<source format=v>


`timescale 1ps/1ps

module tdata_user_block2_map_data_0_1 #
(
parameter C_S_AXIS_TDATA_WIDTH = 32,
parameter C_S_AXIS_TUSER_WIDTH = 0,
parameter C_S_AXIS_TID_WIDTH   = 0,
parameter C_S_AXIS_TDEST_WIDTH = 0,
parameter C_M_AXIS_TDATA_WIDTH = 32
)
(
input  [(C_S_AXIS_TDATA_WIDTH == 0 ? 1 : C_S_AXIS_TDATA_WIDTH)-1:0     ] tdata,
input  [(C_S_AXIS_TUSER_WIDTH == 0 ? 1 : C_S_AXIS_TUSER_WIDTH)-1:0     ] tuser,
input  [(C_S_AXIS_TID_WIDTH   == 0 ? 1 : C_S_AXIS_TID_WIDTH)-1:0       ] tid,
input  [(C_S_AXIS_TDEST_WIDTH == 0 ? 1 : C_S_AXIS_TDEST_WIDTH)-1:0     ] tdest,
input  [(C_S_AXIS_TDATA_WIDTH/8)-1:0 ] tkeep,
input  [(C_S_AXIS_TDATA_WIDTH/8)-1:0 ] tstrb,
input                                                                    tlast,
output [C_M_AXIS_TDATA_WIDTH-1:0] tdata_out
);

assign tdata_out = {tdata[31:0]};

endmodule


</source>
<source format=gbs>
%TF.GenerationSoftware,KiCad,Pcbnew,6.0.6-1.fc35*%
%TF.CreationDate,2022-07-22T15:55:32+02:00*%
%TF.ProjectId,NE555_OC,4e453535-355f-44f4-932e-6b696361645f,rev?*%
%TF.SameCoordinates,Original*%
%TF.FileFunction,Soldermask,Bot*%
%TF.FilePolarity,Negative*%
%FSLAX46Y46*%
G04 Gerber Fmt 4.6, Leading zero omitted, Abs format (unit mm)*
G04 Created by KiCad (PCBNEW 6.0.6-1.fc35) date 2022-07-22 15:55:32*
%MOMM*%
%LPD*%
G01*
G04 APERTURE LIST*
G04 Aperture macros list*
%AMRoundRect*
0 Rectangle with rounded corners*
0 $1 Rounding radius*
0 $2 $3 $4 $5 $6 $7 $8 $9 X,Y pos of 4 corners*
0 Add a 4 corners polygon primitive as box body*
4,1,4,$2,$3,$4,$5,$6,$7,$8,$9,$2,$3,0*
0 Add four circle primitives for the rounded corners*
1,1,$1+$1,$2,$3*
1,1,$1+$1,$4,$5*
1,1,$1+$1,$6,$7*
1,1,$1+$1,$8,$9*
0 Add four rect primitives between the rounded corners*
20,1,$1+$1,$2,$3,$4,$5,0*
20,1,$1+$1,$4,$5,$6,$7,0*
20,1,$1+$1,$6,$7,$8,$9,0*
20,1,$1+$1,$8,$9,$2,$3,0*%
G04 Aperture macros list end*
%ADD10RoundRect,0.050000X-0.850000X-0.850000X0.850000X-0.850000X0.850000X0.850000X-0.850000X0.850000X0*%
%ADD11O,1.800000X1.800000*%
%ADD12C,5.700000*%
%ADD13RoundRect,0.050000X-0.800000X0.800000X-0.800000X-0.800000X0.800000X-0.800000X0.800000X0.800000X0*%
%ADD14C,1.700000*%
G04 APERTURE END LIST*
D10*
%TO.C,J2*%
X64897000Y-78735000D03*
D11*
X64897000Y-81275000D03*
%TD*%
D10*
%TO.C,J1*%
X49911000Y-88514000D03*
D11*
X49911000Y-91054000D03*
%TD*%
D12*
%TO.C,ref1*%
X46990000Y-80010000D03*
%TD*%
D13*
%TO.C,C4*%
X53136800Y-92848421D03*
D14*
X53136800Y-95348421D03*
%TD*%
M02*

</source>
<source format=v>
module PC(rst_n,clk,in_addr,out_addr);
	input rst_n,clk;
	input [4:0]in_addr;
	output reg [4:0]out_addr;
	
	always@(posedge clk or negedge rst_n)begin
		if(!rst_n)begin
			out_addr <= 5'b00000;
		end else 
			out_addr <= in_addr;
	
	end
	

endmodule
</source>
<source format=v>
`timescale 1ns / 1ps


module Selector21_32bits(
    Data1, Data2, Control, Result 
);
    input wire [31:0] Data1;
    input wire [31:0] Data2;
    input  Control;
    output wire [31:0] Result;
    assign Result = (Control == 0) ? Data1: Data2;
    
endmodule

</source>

* * *

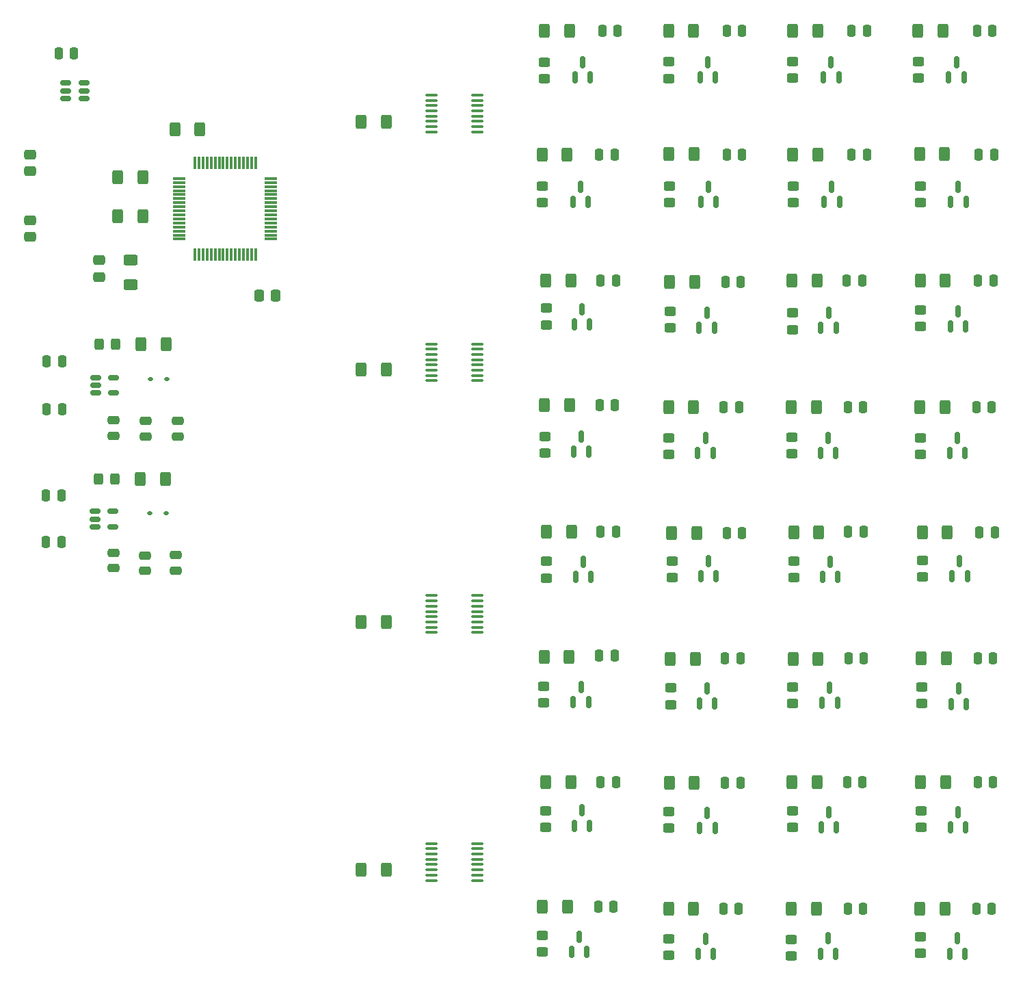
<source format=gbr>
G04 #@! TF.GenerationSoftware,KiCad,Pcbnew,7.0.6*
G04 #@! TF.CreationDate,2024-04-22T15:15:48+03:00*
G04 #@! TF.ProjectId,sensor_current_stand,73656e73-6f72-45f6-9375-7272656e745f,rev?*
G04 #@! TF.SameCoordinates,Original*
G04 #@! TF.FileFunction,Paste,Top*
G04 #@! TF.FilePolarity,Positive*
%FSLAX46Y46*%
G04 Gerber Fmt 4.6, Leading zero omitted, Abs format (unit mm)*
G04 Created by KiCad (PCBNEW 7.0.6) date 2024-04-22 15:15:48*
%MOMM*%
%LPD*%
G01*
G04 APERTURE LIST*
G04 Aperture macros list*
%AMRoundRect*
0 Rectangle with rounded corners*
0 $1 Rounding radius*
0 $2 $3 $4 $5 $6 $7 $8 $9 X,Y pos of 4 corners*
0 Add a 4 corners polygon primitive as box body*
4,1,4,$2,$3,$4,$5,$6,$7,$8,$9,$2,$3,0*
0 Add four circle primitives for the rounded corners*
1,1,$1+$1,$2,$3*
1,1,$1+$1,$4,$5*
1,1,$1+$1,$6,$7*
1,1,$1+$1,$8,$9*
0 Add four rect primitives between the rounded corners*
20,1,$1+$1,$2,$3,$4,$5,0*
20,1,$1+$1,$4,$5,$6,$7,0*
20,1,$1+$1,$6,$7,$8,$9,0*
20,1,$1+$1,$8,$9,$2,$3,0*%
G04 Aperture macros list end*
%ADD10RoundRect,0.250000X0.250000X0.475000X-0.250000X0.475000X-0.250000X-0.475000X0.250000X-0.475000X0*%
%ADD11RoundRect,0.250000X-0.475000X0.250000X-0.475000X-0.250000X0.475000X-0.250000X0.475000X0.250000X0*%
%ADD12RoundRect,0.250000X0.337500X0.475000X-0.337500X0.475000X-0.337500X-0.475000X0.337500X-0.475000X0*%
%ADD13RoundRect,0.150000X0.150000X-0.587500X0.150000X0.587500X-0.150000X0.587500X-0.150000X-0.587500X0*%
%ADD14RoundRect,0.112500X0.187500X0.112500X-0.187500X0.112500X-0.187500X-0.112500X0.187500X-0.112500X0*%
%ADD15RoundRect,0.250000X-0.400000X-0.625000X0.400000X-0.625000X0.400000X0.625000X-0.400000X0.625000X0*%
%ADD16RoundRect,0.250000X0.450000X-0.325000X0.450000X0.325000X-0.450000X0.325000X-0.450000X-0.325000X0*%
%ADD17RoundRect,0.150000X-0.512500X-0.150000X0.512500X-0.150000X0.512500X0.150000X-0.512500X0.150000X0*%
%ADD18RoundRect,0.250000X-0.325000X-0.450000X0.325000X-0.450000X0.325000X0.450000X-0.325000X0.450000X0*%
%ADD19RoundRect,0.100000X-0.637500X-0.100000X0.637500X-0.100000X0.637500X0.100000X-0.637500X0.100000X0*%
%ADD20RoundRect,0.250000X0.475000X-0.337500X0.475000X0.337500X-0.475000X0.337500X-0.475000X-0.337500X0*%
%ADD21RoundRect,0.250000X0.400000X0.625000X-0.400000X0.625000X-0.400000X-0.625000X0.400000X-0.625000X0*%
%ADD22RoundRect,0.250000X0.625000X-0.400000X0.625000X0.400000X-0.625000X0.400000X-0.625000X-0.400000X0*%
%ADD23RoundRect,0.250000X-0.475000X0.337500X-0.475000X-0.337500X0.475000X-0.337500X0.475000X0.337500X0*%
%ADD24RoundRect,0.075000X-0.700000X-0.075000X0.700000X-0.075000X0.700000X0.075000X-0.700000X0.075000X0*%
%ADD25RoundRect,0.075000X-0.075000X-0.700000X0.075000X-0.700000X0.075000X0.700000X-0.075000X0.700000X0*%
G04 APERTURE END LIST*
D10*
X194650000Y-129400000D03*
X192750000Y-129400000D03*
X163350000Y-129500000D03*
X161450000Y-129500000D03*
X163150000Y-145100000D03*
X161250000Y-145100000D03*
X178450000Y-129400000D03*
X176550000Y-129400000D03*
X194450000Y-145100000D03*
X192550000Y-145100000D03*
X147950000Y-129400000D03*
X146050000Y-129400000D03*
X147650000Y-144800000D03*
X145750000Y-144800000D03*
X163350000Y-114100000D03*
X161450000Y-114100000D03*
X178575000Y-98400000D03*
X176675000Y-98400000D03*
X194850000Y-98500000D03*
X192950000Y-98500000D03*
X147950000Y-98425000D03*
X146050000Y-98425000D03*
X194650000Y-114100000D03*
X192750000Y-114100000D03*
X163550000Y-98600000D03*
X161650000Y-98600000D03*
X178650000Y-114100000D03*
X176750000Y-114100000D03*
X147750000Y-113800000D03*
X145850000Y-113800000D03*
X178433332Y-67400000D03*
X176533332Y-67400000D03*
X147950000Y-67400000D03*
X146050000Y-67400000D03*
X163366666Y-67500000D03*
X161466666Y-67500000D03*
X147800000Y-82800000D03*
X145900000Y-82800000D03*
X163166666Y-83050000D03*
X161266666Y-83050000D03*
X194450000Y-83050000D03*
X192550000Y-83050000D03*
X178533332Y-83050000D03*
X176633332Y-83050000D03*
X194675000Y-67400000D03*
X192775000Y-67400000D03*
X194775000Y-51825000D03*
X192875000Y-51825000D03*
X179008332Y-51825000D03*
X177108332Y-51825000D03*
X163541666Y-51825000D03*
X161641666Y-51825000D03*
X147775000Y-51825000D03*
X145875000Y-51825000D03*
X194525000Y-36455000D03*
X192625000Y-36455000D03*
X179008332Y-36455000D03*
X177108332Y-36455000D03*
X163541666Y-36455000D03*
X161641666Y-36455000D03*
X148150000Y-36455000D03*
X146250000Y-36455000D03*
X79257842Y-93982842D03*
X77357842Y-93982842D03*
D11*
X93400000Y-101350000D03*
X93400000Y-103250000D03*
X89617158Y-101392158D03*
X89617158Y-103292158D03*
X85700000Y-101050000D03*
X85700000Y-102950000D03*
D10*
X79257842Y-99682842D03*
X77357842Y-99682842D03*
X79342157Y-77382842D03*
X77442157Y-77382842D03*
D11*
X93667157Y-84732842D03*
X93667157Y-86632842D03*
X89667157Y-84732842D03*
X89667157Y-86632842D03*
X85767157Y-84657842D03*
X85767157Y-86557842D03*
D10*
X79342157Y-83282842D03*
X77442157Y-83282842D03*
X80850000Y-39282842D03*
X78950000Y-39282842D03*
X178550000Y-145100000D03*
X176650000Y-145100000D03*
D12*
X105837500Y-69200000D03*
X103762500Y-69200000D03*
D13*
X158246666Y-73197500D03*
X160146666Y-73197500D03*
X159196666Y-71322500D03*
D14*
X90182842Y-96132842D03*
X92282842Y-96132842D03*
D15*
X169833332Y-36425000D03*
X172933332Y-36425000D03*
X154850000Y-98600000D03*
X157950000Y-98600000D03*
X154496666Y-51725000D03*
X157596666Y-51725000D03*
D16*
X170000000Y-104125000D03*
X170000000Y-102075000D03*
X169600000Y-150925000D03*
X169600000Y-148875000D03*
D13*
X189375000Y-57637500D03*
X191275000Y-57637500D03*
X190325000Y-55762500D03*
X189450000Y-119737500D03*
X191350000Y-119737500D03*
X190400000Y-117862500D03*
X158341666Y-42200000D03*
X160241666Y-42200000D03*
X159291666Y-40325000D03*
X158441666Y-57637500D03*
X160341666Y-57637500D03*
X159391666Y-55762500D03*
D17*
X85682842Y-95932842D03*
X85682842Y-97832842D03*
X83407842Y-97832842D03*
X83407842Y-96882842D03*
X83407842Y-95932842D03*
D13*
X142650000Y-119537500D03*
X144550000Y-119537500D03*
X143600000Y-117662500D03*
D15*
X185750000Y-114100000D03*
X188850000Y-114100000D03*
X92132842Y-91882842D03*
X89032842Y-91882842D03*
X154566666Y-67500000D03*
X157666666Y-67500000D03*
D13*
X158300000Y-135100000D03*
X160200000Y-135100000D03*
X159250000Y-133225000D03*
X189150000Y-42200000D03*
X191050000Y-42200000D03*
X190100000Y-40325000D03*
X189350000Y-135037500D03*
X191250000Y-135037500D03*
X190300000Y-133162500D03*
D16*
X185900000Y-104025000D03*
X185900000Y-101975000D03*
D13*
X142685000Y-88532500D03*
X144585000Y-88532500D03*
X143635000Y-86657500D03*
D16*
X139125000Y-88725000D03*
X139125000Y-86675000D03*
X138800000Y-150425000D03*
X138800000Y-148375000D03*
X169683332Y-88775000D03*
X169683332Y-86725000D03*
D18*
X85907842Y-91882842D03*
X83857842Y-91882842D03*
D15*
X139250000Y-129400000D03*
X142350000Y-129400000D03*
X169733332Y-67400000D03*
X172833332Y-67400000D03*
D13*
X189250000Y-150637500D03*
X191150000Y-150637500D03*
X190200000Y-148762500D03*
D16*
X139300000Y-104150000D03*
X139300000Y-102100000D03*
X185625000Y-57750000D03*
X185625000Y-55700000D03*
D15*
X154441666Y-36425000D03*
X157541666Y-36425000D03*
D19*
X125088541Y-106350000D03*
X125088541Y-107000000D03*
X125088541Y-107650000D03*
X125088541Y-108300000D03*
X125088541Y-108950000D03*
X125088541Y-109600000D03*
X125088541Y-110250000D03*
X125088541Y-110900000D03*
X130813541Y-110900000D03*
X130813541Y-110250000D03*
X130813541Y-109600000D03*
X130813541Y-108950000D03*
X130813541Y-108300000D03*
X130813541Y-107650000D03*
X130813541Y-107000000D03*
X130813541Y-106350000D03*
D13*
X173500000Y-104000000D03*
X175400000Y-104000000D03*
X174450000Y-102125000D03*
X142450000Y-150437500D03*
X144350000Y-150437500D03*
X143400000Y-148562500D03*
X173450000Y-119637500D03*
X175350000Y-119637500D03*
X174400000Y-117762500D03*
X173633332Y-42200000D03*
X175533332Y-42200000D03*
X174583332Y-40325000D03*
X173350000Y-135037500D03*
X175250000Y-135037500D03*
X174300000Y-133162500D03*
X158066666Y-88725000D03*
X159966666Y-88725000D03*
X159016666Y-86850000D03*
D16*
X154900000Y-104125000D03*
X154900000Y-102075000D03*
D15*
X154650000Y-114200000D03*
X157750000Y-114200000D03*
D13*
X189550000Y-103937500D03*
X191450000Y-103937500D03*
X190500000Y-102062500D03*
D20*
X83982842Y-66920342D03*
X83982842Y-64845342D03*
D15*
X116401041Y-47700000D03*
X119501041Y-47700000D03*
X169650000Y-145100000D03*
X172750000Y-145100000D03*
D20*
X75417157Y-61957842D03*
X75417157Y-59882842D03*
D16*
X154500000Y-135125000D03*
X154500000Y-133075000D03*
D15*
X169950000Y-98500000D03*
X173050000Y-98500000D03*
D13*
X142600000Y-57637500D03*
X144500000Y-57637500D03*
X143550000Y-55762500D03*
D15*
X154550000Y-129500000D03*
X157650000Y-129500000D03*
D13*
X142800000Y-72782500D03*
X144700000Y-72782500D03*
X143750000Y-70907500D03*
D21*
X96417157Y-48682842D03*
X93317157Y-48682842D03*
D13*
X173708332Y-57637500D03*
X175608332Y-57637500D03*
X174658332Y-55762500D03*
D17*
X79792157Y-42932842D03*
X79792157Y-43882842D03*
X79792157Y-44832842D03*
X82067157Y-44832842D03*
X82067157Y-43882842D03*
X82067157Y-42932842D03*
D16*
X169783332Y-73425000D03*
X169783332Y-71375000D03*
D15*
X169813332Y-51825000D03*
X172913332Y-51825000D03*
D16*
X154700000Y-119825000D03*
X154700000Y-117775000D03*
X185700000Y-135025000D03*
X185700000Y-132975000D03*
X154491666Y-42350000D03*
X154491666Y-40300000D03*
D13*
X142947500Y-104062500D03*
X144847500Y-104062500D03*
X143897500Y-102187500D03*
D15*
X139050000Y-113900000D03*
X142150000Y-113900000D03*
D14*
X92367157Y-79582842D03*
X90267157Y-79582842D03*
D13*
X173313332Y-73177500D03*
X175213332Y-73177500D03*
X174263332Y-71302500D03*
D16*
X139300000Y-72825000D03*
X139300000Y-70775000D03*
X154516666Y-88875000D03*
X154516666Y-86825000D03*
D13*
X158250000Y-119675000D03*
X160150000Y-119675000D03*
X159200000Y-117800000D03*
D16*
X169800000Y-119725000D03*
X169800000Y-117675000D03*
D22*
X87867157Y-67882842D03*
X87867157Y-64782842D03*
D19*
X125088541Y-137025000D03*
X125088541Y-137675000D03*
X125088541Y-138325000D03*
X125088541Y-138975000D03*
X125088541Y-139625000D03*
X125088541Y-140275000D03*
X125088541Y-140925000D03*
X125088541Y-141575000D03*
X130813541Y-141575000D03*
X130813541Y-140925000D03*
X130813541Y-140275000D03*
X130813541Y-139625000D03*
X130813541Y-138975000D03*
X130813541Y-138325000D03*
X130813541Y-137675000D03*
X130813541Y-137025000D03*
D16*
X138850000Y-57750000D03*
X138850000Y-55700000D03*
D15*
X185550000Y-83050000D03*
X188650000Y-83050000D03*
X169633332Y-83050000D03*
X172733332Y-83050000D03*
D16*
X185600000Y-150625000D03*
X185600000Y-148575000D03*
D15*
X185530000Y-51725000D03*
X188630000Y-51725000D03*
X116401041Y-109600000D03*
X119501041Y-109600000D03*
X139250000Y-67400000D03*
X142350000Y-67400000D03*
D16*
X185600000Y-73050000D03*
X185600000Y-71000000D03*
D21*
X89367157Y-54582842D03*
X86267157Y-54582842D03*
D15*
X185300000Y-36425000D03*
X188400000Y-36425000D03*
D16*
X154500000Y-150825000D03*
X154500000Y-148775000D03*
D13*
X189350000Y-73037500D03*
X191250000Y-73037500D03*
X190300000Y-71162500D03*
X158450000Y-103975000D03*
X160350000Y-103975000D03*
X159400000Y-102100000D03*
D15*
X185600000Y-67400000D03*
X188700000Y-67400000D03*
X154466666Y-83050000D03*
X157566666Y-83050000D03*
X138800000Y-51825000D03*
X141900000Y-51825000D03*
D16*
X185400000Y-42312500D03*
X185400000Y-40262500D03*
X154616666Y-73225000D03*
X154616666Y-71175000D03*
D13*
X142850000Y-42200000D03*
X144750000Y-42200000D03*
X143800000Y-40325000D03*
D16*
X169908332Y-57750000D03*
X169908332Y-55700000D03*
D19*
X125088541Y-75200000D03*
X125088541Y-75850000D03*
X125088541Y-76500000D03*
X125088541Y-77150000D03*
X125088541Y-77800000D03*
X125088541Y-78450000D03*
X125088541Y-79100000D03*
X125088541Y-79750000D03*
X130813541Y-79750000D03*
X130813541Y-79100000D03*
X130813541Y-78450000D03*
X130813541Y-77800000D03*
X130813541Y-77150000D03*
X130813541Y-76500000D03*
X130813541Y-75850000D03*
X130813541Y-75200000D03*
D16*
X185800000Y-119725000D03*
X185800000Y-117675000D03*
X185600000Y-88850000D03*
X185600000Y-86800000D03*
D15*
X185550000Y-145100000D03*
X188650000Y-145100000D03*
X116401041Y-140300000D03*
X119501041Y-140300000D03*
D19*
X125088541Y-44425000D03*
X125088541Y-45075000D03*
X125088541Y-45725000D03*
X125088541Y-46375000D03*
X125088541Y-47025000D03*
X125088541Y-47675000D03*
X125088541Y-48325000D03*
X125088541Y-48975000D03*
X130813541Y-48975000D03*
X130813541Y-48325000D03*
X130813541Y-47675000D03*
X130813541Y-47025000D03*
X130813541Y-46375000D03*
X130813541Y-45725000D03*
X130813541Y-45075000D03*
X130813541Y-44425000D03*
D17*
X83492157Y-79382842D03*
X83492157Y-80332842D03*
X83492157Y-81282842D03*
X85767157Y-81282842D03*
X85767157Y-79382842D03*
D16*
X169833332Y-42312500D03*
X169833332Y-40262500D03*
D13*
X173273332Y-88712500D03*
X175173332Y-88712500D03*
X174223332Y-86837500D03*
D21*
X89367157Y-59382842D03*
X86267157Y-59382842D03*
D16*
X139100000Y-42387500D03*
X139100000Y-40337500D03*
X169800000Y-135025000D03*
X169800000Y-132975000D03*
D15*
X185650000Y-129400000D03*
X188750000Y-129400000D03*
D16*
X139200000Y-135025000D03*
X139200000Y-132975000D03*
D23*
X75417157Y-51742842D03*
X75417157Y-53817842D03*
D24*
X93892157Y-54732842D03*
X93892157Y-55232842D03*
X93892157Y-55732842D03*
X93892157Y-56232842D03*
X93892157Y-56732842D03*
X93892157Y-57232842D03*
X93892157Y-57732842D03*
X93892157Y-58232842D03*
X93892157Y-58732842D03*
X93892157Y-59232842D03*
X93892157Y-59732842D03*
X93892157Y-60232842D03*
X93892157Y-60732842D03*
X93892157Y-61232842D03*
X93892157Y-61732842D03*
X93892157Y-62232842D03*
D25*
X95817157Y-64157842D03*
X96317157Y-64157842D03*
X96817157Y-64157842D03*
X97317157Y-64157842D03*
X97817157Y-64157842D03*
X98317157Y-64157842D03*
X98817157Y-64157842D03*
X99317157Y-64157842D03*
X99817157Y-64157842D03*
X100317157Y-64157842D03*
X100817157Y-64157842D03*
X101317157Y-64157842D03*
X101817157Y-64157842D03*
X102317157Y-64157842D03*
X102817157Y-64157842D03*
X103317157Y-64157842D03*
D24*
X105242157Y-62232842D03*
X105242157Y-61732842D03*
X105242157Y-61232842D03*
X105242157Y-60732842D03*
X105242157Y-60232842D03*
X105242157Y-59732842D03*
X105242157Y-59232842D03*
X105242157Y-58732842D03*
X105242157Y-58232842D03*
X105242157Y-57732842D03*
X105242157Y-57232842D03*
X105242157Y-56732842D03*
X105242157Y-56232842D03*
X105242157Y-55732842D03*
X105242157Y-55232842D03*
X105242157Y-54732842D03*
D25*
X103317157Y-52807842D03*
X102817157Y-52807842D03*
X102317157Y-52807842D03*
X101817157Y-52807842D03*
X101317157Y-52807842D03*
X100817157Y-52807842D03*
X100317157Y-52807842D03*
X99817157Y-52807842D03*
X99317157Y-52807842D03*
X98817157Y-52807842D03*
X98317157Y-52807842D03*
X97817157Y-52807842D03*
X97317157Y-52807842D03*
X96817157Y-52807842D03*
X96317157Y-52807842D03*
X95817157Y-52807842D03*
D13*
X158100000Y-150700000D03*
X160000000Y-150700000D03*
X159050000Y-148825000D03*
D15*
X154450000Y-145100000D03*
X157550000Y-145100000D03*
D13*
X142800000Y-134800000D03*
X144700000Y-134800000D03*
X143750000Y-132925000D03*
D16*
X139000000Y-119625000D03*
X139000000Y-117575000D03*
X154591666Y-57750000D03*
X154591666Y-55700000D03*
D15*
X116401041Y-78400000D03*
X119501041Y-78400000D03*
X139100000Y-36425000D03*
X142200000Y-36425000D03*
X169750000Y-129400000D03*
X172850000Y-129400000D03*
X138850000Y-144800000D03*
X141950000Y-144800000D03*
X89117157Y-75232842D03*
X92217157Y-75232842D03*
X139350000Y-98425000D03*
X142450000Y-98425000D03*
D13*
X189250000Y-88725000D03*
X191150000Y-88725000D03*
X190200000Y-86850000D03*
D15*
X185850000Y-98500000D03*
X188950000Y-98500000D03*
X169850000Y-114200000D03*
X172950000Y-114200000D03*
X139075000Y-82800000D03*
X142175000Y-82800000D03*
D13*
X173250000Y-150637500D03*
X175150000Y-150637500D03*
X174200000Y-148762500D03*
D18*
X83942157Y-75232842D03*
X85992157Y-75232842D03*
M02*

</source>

To do
Whenever the word "timescale" shows up in a line of the entries, copy that line.

Response box
`timescale 1ps/1ps
`timescale 1ns / 1ps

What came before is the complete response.